Looking at your more recent post (I cross posted) makes me think you would be better off with Access. You will just have a steep learning curve.


  MrNewName 06:54 15 Oct 2009

Thanks Woolwell and Skeletal. It looks to me that this is beyond what I have the time or interest to try doing and I will try to find a custom made solution.

Skeletal: the "etc" is a little vague for me - for some it will be one or two records, for others maybe 20. Similarly, for some it will be updated only bi-annually while for others it could be every week.
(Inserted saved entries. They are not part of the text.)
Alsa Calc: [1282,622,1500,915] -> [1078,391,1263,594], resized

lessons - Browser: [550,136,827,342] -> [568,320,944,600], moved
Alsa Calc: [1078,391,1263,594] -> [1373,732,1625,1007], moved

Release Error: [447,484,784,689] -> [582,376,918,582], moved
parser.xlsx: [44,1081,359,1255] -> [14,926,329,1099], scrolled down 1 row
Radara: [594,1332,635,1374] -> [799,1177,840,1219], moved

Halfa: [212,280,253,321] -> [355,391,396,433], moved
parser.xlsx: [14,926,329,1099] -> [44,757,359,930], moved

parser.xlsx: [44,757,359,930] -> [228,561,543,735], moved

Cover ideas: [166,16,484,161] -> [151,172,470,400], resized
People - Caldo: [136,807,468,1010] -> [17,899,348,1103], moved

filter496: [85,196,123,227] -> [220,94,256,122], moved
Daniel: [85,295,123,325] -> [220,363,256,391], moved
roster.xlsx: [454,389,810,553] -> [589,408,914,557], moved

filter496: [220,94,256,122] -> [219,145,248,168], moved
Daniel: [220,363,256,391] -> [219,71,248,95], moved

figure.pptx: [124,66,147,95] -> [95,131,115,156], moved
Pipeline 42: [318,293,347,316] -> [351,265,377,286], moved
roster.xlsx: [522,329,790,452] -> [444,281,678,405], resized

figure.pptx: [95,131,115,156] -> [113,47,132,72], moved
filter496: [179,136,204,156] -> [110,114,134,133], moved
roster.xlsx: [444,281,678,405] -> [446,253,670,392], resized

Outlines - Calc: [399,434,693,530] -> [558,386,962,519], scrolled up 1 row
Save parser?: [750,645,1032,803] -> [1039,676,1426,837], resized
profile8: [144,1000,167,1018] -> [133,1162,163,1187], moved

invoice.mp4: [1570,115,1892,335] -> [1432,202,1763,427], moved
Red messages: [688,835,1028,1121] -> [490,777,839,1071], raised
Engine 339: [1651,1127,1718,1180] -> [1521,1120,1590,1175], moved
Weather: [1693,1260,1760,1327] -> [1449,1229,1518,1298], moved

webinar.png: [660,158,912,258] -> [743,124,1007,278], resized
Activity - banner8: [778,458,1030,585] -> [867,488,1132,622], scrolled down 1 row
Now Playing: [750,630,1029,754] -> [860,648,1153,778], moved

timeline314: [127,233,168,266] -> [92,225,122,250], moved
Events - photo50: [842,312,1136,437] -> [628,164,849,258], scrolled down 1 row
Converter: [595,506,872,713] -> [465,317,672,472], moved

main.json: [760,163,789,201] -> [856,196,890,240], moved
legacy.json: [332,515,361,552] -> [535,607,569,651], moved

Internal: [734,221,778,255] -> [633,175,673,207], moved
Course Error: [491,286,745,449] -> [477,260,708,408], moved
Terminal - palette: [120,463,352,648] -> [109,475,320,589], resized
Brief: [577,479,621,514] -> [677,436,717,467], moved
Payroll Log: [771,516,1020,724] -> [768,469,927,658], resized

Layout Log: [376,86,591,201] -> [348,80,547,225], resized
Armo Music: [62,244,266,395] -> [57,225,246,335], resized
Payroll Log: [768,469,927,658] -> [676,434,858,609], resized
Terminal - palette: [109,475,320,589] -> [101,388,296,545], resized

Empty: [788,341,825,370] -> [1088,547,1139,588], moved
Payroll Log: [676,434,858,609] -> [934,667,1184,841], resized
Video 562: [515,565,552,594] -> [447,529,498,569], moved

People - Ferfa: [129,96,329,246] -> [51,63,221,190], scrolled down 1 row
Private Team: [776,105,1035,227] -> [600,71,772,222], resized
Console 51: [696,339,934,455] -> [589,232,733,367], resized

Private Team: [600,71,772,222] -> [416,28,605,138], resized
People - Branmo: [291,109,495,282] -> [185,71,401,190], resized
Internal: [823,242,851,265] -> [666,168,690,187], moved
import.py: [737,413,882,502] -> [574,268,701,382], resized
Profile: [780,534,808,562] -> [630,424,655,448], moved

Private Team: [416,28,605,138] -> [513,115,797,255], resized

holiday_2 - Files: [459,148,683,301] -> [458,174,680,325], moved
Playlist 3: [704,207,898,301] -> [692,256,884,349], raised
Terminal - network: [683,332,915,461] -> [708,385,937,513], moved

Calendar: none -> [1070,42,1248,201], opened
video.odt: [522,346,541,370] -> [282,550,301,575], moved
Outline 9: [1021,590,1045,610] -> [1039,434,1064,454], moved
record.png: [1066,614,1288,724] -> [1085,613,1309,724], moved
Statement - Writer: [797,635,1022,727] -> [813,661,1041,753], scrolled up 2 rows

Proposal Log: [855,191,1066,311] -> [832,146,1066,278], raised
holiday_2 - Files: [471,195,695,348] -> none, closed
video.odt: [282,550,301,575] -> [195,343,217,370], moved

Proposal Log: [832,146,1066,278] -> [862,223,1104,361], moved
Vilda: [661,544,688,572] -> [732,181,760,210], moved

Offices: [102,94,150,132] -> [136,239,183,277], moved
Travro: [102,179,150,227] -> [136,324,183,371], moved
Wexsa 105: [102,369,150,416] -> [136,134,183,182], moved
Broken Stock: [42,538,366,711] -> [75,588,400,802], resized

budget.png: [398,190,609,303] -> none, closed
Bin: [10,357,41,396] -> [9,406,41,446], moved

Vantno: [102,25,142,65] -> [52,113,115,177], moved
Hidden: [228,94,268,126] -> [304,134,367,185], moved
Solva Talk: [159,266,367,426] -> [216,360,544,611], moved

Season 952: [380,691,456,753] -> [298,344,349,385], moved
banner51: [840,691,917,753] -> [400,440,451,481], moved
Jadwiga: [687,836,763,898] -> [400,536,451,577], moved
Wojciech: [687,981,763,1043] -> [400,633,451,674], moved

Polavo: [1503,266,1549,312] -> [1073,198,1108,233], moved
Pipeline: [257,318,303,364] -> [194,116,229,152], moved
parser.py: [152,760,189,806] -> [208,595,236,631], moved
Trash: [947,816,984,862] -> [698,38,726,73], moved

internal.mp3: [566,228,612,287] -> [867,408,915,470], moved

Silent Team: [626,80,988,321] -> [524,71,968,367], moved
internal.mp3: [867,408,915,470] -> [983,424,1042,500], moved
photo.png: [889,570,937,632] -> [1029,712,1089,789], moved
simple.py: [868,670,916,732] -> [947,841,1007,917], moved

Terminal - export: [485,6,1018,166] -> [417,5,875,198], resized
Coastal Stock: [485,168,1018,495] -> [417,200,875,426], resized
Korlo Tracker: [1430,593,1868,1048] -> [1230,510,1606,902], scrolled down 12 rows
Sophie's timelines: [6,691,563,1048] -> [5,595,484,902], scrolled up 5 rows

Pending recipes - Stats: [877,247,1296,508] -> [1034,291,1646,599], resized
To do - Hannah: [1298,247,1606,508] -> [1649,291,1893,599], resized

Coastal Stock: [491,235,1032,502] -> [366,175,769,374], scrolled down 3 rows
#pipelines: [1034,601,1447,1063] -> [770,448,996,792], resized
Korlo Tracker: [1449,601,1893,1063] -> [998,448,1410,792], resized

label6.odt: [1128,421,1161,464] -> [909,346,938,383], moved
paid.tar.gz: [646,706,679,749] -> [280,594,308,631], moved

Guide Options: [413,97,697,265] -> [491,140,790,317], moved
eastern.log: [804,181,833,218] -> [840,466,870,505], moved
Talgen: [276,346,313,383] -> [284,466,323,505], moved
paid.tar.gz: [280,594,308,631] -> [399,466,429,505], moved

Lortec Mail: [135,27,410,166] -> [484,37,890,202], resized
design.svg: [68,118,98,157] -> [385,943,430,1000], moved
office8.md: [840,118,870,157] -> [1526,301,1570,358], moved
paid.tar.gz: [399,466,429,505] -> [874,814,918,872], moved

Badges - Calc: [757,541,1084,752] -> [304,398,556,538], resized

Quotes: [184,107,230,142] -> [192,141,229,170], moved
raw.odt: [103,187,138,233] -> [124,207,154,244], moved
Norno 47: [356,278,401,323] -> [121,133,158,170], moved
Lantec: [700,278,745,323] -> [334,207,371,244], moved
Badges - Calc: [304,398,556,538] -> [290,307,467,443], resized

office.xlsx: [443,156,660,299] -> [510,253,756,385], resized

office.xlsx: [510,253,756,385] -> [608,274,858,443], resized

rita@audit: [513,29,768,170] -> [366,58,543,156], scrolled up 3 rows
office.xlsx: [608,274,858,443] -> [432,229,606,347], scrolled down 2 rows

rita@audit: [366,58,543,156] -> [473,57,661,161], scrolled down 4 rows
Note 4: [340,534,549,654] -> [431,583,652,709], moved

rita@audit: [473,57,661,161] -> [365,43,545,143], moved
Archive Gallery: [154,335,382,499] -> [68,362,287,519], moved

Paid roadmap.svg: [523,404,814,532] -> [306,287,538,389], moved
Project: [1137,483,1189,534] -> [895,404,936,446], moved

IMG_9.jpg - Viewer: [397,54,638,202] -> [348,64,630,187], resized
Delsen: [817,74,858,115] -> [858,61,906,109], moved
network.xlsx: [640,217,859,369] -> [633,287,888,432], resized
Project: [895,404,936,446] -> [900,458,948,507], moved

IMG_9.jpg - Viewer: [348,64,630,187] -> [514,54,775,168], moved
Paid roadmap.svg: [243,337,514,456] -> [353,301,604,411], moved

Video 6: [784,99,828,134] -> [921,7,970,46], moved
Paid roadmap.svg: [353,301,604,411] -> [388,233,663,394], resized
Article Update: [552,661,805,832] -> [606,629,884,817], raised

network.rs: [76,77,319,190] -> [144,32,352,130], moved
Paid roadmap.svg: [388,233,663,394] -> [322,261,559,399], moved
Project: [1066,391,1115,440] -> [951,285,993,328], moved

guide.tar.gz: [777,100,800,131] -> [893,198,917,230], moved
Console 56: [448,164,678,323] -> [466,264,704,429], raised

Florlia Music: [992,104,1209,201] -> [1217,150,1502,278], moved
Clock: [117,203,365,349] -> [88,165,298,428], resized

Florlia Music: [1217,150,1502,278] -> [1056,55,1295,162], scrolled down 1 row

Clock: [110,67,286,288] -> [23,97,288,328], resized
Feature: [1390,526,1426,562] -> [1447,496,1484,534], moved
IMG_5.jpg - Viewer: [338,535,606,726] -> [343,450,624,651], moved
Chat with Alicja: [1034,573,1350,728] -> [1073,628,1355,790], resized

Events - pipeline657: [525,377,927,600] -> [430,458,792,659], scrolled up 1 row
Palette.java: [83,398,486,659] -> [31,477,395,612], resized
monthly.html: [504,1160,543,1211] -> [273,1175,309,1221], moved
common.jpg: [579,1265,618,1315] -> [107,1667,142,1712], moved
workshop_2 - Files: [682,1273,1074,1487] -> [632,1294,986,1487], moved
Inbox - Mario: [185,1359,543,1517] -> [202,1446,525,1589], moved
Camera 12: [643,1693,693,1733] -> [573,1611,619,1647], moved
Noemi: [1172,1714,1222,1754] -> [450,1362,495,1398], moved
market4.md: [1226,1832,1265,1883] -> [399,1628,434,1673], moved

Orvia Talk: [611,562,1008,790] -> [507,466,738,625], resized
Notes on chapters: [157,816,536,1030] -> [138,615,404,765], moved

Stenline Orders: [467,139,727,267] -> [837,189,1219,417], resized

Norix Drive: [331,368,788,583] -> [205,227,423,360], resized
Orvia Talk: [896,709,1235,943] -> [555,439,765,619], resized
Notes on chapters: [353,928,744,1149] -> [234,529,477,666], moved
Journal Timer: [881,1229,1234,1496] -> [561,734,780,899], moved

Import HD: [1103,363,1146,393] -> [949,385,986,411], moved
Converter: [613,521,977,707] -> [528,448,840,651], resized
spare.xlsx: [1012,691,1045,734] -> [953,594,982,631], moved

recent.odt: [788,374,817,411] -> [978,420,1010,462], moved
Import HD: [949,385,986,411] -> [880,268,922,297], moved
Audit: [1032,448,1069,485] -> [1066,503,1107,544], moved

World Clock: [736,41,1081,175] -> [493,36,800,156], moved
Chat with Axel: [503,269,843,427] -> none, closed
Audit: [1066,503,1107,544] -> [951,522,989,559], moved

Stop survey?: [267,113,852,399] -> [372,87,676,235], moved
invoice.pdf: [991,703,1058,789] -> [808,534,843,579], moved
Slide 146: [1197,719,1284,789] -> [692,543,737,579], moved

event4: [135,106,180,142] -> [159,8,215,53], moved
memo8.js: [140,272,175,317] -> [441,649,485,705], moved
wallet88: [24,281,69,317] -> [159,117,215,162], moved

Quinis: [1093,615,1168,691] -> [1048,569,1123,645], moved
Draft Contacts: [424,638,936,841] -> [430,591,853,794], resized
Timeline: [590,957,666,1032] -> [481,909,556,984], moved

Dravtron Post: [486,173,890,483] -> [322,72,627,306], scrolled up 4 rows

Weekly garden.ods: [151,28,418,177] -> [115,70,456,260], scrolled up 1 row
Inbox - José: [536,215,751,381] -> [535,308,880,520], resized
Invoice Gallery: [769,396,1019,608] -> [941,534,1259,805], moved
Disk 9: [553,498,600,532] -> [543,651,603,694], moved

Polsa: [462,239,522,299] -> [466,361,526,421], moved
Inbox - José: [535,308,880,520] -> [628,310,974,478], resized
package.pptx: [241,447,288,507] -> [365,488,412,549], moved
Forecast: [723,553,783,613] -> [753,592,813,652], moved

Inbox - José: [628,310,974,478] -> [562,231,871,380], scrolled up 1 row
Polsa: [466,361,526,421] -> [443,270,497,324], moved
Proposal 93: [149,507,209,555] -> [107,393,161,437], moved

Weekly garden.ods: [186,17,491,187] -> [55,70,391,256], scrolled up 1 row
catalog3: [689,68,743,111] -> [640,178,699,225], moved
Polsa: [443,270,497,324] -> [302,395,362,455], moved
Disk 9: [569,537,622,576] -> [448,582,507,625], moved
  Picklefactory 08:09 15 Oct 2009

Woolwell and Skeletal have given some great advice. Access and Excel, indeed all MS Office software are vast programs that can do achieve a huge amount of varied tasks and functions, but don't be scared off by that, many people with little or no knowledge of the more complex parts still happily use them daily.
Your database looks relatively simple and you might well find that one of the in-built samples that ship with Office would be easily modified to your needs.
Have you looked at the sample student database in Access? It's a free download from MS. If that looks a little too big, why not have a go at creating one? I'm sure you would get plenty of support here, and I do believe your needs are relatively simple based on what you mentioned in your first post.

  MrNewName 07:00 17 Oct 2009

Thanks for the replies; it's beyond my interest to try this so I've outsourced it to someone who will do it properly.

  skeletal 18:00 17 Oct 2009

Like all things, it is up to the individual to decide how much time and effort they will put in to sorting something out. If you have an interest in such things, you can spend many happy(??!!) hours designing an application that exactly meets your needs and learning about databases. You can’t do something like that in five minutes.

On the other hand you may wish to use your time for something else!

I hope you end up with a good solution.